Problem to work on
Look through the records below for the line with "Tri par tarif décroissant". Return that line and each one after it up to and including the line with "le 26 juil. 2026", exactly.

Stored data
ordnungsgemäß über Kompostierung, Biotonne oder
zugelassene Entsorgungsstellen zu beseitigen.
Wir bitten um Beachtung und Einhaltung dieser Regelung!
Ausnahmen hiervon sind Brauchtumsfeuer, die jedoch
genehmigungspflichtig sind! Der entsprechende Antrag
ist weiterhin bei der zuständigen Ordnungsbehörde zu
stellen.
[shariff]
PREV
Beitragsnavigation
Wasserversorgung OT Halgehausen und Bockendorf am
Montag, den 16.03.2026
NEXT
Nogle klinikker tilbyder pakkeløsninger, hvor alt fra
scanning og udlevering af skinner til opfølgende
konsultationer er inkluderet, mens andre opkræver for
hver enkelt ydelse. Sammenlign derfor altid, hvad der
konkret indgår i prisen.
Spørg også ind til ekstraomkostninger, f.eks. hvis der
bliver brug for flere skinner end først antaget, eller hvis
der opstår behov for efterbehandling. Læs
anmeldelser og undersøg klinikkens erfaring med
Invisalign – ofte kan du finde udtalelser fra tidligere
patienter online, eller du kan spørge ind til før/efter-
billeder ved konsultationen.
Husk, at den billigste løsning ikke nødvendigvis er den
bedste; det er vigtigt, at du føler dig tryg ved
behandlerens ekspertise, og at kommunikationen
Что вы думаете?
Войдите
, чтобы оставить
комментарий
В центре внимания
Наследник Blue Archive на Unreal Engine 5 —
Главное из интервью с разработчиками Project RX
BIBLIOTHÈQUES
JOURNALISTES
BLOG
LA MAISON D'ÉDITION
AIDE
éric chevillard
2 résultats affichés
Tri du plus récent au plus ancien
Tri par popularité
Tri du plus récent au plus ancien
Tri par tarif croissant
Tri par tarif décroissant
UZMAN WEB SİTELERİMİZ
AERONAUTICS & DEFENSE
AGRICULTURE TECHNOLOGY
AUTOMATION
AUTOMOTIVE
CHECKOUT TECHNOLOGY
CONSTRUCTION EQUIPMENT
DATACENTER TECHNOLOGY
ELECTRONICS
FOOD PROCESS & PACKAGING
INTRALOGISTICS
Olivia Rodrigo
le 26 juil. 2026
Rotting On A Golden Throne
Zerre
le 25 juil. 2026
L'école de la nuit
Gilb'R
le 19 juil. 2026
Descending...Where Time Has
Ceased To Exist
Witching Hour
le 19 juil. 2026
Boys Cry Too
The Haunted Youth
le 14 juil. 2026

Task solution
Tri par tarif décroissant
UZMAN WEB SİTELERİMİZ
AERONAUTICS & DEFENSE
AGRICULTURE TECHNOLOGY
AUTOMATION
AUTOMOTIVE
CHECKOUT TECHNOLOGY
CONSTRUCTION EQUIPMENT
DATACENTER TECHNOLOGY
ELECTRONICS
FOOD PROCESS & PACKAGING
INTRALOGISTICS
Olivia Rodrigo
le 26 juil. 2026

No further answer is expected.